With a roll of her eyes, Chell gave a laugh. "The only thing I've ever murdered was you—unless turrets count too—and you're a bigger target than those scientists," she said as she drew trees around her picture of the deer. "Also, you don't move. They can run and hide."

A ripple of irritation passed through GLaDOS at her words: so it was easy to murder her just because she was large?

And after a moment, a wide grin slowly spread across Chell's face as she turned to GLaDOS, realization dawning on her.

"Sorry, GLaDOS," she said, visibly struggling to keep a straight face, "but it's true. You're easy to murder because of your unfortunate mechanical structure."

Clap.

Clap.

Clap.

Bravo, Chell.

Bra. Vo.

It all became too much for Chell to handle—she suddenly burst into raucous laughter, curling into a ball and clutching her stomach as her entire body quaked in her mirth. GLaDOS had heard Chell laugh before, but this—it was as though the floodgates had been opened, as though the kraken had been released, as though she had been bottling up all the laughter in her life until she was so full to bursting that her one little comment destroyed her pitiful little laugh-bottle. Even Wheatley, who often laughed along even when he hadn't any idea what was going on, looked utterly bewildered at Chell's mad laughter and, understandably, looked a little scared.

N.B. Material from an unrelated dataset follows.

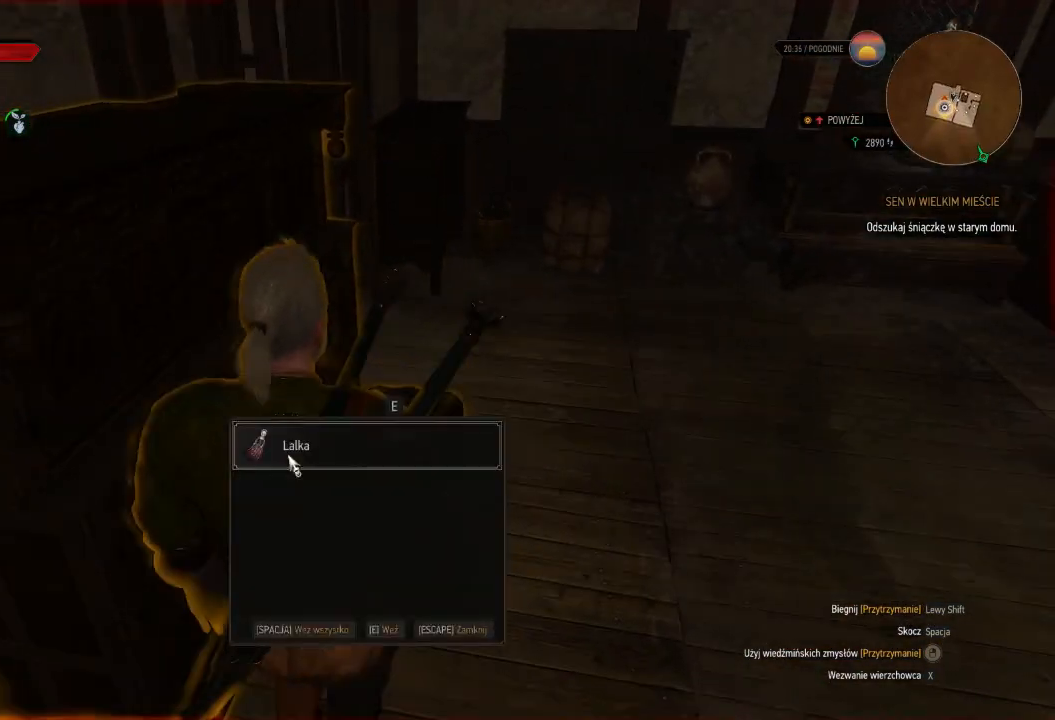
{"keys": [], "mouse": [], "events": [[60, "e", "up"], [160, "e", "down"], [260, "e", "up"], [360, "e", "down"], [460, "e", "up"]]}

"If you injured yourself in that little episode, I won't be fixing you," GLaDOS said frostily, turning away from Chell as her laughter finally died down and she lay panting on the floor.

"Er…are you all right?" Wheatley asked gingerly, like she might suddenly explode into laughter again at the sound of his voice.

"I'm—I'm fine," she gasped, waving his concern away with a limp hand and a tiny laugh. "S-sorry, didn't—didn't mean—to laugh—so hard. Ohh, my stomach hurts…"

She spent a few moments lying in a pathetic heap on the floor before slowly getting to her feet and, to GLaDOS's dismay, proceeding to put a hand on her headpiece. "Looks like we're both fatties," she said brightly, a foolish grin on her face.

"The moron must be rubbing off on you," said GLaDOS, twitching her head in sullen disapproval but allowing Chell to keep her hand there nonetheless. "It's logically impossible for me to be fat, because I don't need to metabolize beef and leaves."

"You want to bring logic into this?" Chell said, arching an eyebrow. "Because listen to this: this statement is—"

There was a sharp feeling of betrayal as panic gripped her processors—immediately, GLaDOS began filling the chamber with loud "lalalalalala" sounds while desperately thinking about things like testing, killing the Black Mesa scientists, ways to torment Wheatley, warming up the neurotoxin emitters, and how this woman that she begrudgingly thought of as her friend was trying to kill her with a logical paradox which by the way she absolutely was not thinking about definitely not no paradoxes here only testing and morons and maybe she should have used the neurotoxin to kill Chell after all if she was just going to do this to her—

"—probably going to kill you, and I'm sorry, I didn't mean to scare you!"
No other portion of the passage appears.